Earl of Rothes v. Shepherd 1767 Landlord and tenant, Rent Alexander Shepherd, a tenant farmer, rented land in Begg from the Earl of Rothes. After failing to pay a year's rent, Shepherd sought a bill of suspension from the court to avoid getting evicted, claiming that the time and money that he had invested in enclosing the land with hedges and ditches, at the Earl's encouragement, had rendered it impossible to pay his rent. The Earl of Rothes argued that Shepherd was not the industrious farmer and improver that he claimed to be.
Heron v. MacLellan 1775 Landlord and tenant Thomas MacLellan and Patrick Heron formed a co-partnership according to which MacLellan would make improvements on Heron's farms. In addition, MacLellan was put in possession of a small piece of property called Gelston Wood for his own use. The partnership dissolved in 1772, but MacLellan stayed on in Gelston Wood, where he had been residing and farming. In June 1772, the Old Ayr Bank failed, at great cost to Patrick Heron, a founding partner. Sir Robert Maxwell, a relative of Heron’s, was ruined by the bank failure. He seems to have laid claim to lands held by Heron that had formerly been possessed by the Maxwell family, including Gelston Wood. In 1773 Heron raised a summons against MacLellan, ordaining him to quit Gelston Wood, and accusing him of irritancy by not paying rent. In response, MacLellan pleaded compensation. In February of 1775 Lord Kennet assoilzied MacLellan, and Heron brought a separate process before the Stewart-substitute of Kirkcudbright, who decerned in the removing. MacLellan then presented a bill of suspension to Lord Kennet, who upheld the Stewart-substitute’s ruling, and a second bill presented to Lord Ankerville was refused. MacLellan petitioned the Court for review, but, according to handwritten marginalia, they adhered.

The first two documents in this record constitute the first case between the two litigants, which concluded in 1775. The second set of petitions is a sequel case, which began in 1776.
Patrick Heron v. Adam Menzies 1767 Landlord and tenant Pursuer Patrick Heron of Heron sought to have letters of horning directed against defender Adam Menzies of Troloss for unpaid rent.
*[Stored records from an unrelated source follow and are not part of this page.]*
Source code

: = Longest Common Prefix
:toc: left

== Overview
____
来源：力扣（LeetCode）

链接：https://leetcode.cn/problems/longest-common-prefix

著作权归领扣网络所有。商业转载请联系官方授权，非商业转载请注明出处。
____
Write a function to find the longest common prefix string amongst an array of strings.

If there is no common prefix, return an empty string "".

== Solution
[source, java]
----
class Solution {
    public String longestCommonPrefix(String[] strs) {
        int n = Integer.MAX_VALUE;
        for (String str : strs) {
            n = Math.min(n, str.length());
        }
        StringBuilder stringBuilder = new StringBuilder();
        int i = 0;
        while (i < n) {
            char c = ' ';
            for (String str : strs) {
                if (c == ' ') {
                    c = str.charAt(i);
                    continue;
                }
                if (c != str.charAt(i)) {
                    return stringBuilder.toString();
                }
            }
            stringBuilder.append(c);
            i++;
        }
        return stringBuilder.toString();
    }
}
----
Robertson v. Pettigrew 1773 Landlord and tenant Acting on behalf of Gavin Pettigrew, Thomas Barton obtained a lease from the city of Glasgow for a farm called the town-mill mailing. Glasgow later sued Pettigrew and Barton for rent and obtained a favorable decree from the court. The tenants sought a suspension of that decree, on three main grounds: (1) the houses on the farm were in bad repair, (1) the magistrates had failed to provide thorns for hedges, and (3) the farm’s arable ground, for which rent was due, had been improperly measured.